La mujer al final se suicidó. Arthur se lo dijo por fin, escupiendo sangre y mascullando, como si le acabaran de arrancar las cuatro muelas del juicio.
—No es responsabilidad tuya —dijo Arlette con mucha firmeza.
Estaban en el pueblo de Illhausern, a treinta kilómetros de Estrasburgo, pero la comida era de tres estrellas.
—Debes de ser muy rico —dijo Arlette—. ¿O es algo especial?
—Estrasburgo es una buena ciudad, ¿verdad? Ahora la conoces ya bastante bien.
—He pensado algunas veces en mudarme. La comida es espantosa, y tienen poco sentido del humor, pobre gente. Pero ¿dónde se está mejor?
—Me han ofrecido un trabajo bien pagado aquí. No sé qué hacer.
—¿Qué te impide aceptarlo?
—Tú, imbécil.
—Si eso es todo, yo lo aceptaría. ¿O el aliciente es el empleo bien pagado?
—Basta ya. ¿Estarás de acuerdo?
—Estaré de acuerdo.
—Camarero, traiga la lista de vinos, por favor.
—Comete locuras por todos los medios posibles —dijo Arlette—. Nos quedan muy pocas.
—Qué agradable verles tan felices —dijo el propietario cortésmente, trayendo una fantástica botella y un camarero para abrirla.
—Cuéntamelo —dijo ella, probando el vino.
—Oh, los caminos del Consejo son misteriosos, ya sabes, y algunos son sociológicos. Gran cantidad de tonterías relacionadas con la jerarquía. Los burócratas son horriblemente quisquillosos en lo que se refiere a su categoría. La mía —dijo Arthur con alegría— será bastante elevada. Demasiado elevada, sin duda, para el Krutenau.
—Mi querido muchacho, no habría espacio. ¿Y habrá espacio en alguna parte para estar tú y yo juntos, con toda esa categoría?
—He pensado en ese problema —dijo Arthur—. Tú no quieres ir a cócteles.
—Ni jugar al bridge con sombrero. Ni vivir en un piso del Consejo de Europa.

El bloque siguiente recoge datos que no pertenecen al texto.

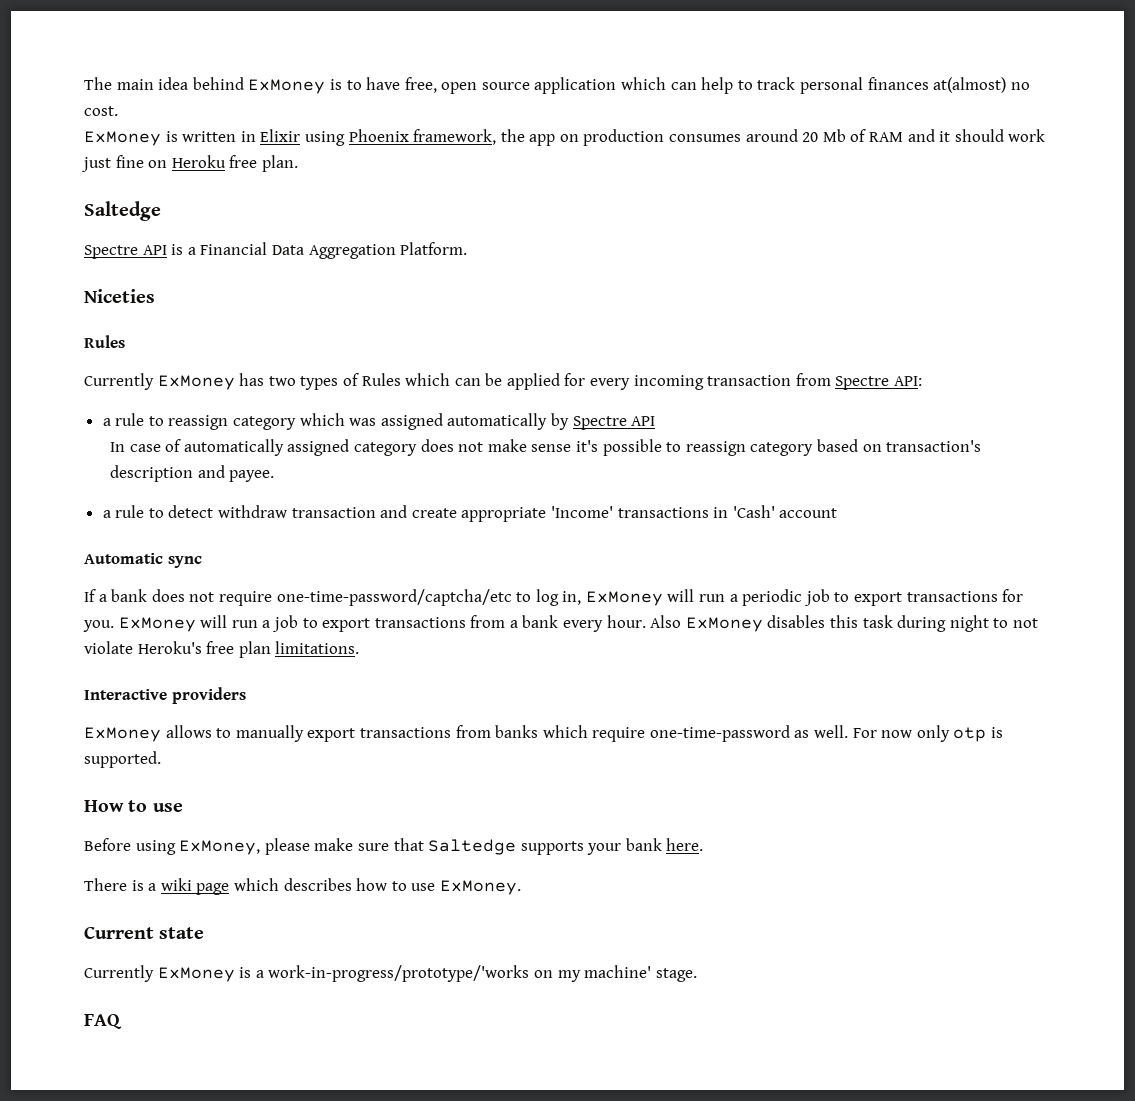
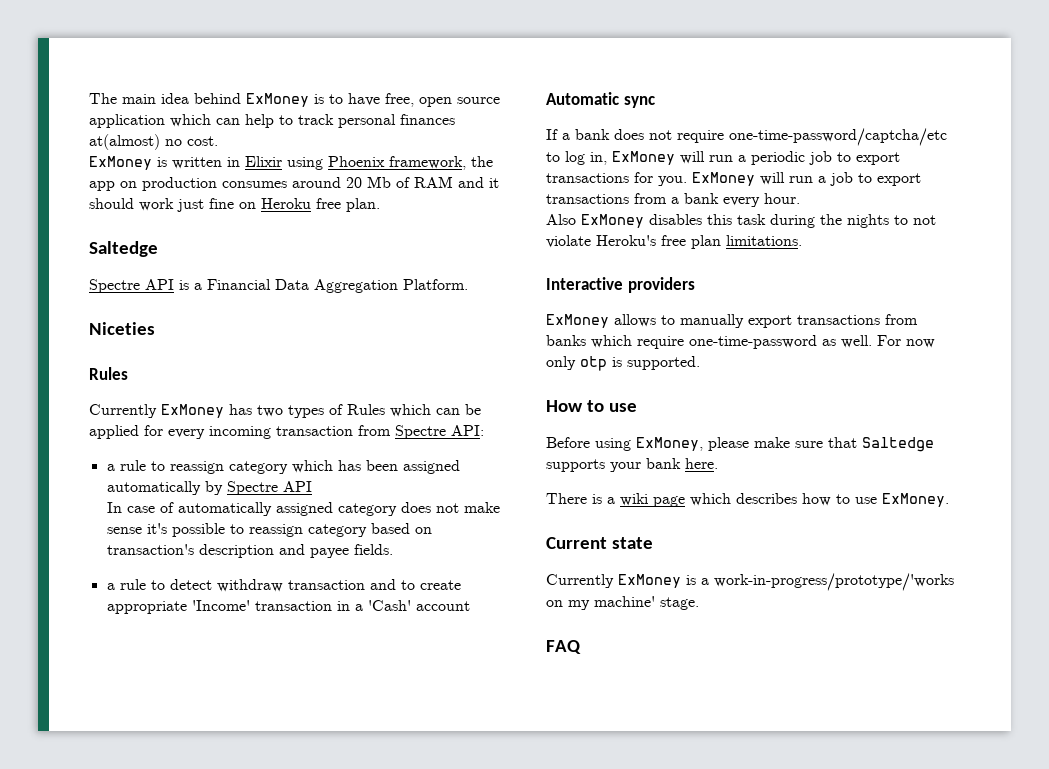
[349,418,377,426] was -> [337,460,398,471] has been
[229,470,275,482] payee. -> [310,544,394,558] payee fields.
(408, 511) none -> [400,580,415,590] to
[617,507,729,518] transactions in -> [254,601,363,611] transaction in a
(646, 621) none -> (800, 198) //
[949,615,989,632] night -> [820,214,889,228] the nights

—Déjate de tonterías. Tendremos nuestro propio piso. Lo elegirás tú. Estás acostumbrada a hacer las cosas a tu manera, ¿eh? Tauro, por supuesto.

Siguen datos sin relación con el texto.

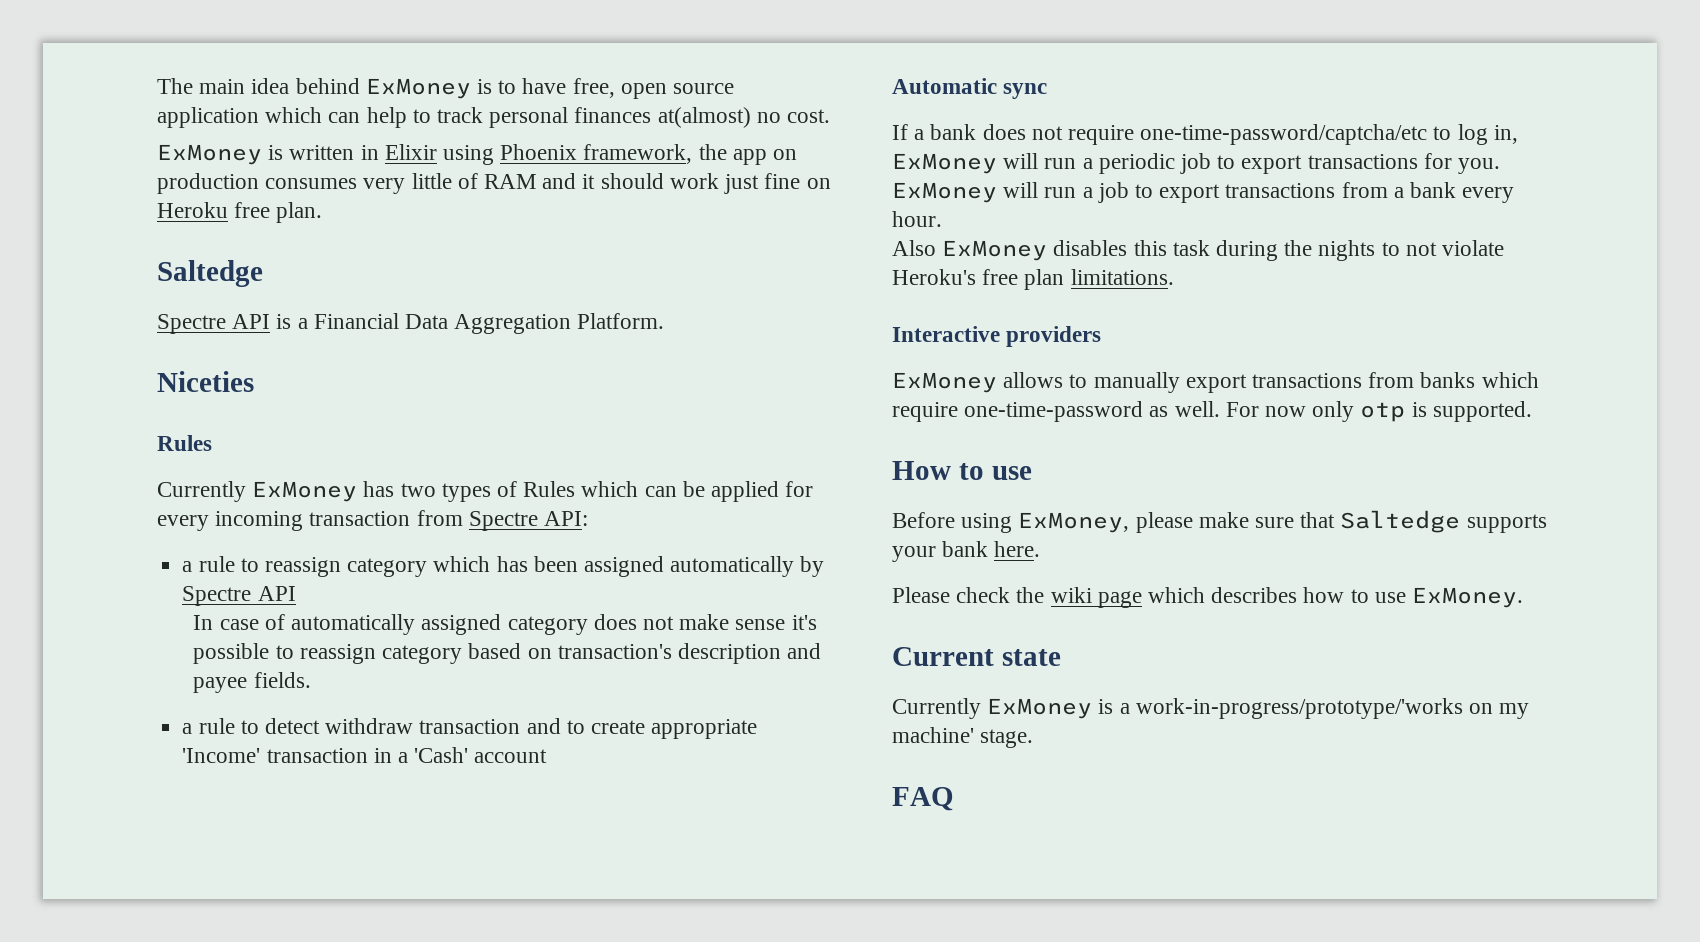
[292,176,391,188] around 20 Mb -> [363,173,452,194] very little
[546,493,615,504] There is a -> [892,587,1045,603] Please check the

—Sí que lo soy. ¿Y tú qué eres?
—Piscis.
—Oh, querido —dijo Arlette—. La combinación es espantosa. La peor que existe.
—Deja de ser supersticiosa y de comportarte como una francesa.

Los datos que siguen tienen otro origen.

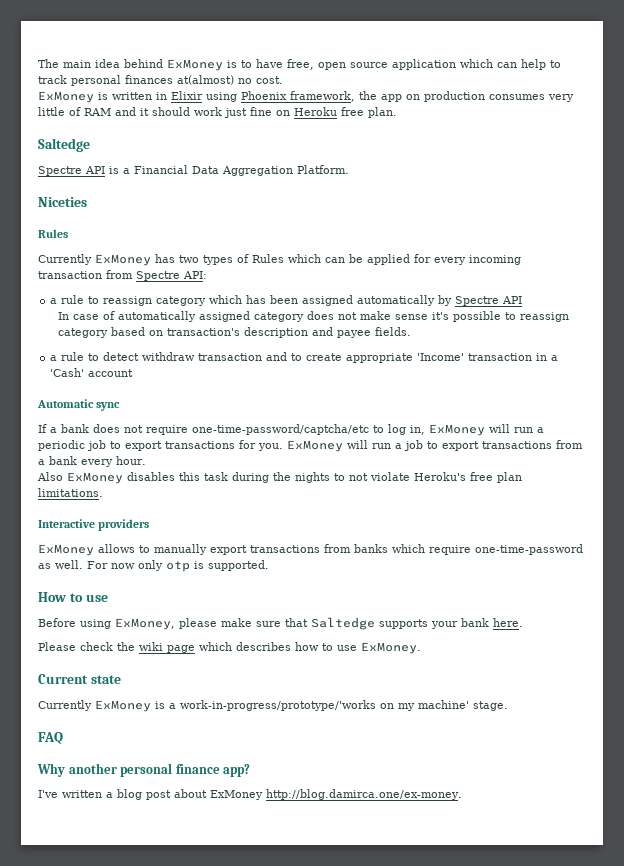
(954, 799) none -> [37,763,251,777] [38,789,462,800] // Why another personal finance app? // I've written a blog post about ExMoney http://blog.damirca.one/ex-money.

—Déjate de tonterías, deja de ser francesa, ¿habrá mucho más de este color? Bájate los pantalones, mujer, y tápate la cabeza con una almohada.
—Estoy hablando en serio. Una pareja debe ser una pareja real.
—Seguro. El axioma de la nueva sociología. Nada de esto ahora: Esposa, sírvenos el aperitivo y corre a tus cacerolas.
—Absolutamente. Puedo cocinar y lavar platos con cualquiera. Has de tener, de veras, una área profesional de intimidad y actividad —dijo Arthur.
—Yo tengo un empleo.
—No estás satisfecha con él y yo tampoco. Tendríamos que encontrar algo mejor.
—Estoy de acuerdo —dócilmente—. Me parece que me gustaría tomar un poco de queso.
—Solicito que ese pensamiento sea consumido —dijo Arthur con austeridad.